The big studio opening is "The Transporter Refueled," a reboot of the Euro-trashy action franchise that Jason Statham rode to three installments. The new version stars Ed Skrein as the driver who takes on illicit deliveries for shadowy clients. The movie was not screened for Utah critics.

The other wide release, "A Walk in the Woods," arrived on Wednesday. It's a warm and droll comedy, based on Bill Bryson's memoir, following two long-estranged friends (played by Robert Redford and Nick Nolte) hiking the Appalachian Trail.
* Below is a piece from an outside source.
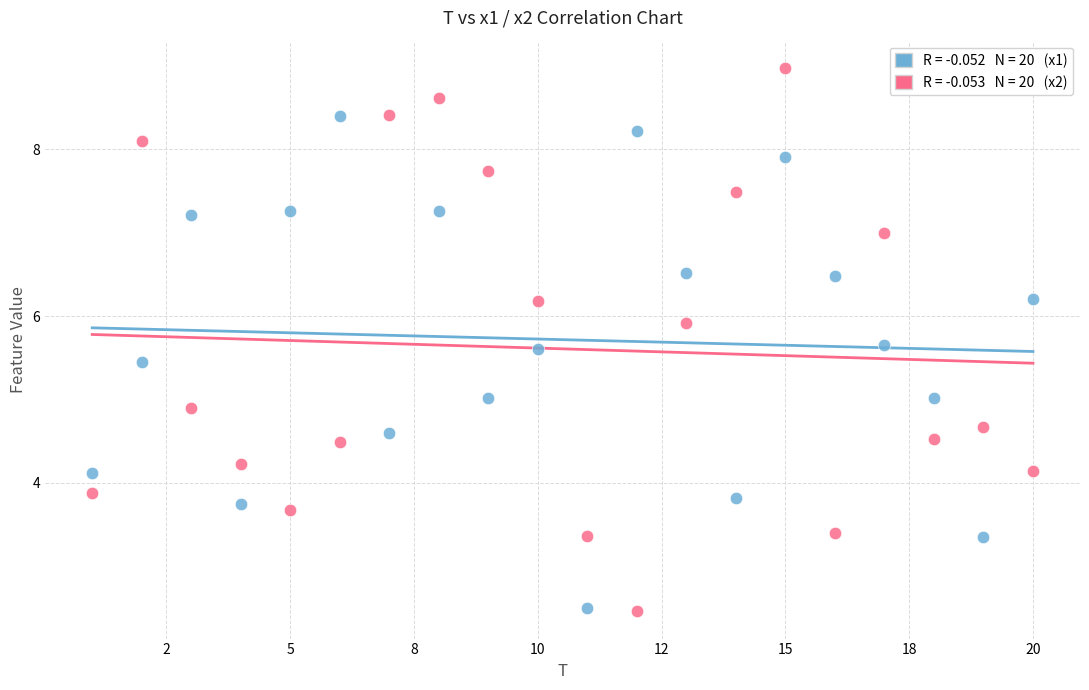

Across all data points, what is the range of Y values (max minus min)?

6.5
The comedy is sometimes salty, and Redford and Nolte are charming in their friendly bickering.

The highlight of the week opens at the Broadway: "Phoenix," a gripping psychological drama set in post-war Berlin. Nina Hoss is brilliant as Nelly, a former cabaret singer whose face was disfigured in the concentration camps. After the war, and with a surgically altered new face, Nelly goes back to Berlin to find her husband (Ronald Zehrfeld), who may be the man who betrayed her to the Nazis. What follows is a dark game of identity, with echoes of Hitchcock's "Vertigo," that culminates in a shattering finale.

The Irish drama "Jimmy's Hall" is a spirited historical drama, in which a Communist rabble-rouser, Jimmy Gralton (Barry Ward), returns home during the Depression after a decade in exile in America. He aims to live a peaceful life, but is compelled to get back into local politics — reopening the dance hall and community center that riled up conservatives and the Catholic priests in the 1920s. Director Ken Loach tells this true story with fierce passion and a gentle air of Irish melancholy.

The post-apocalyptic thriller "Z for Zachariah" is a low-key character study, a three-character drama in which the last woman on earth (Margot Robbie) is confronted by the last two men — a scientist (Chiwetel Ejiofor) and a hunky laborer (Chris Pine). The performances, particularly Ejiofor's, are the draw here.

Lastly, Alex Gibney's documentary "Steve Jobs: The Man in the Machine" is a scattershot look at the Apple Computer founder, focusing on his less savory characteristics. There's plenty of meat here, but the presentation is a hodgepodge that doesn't hold together.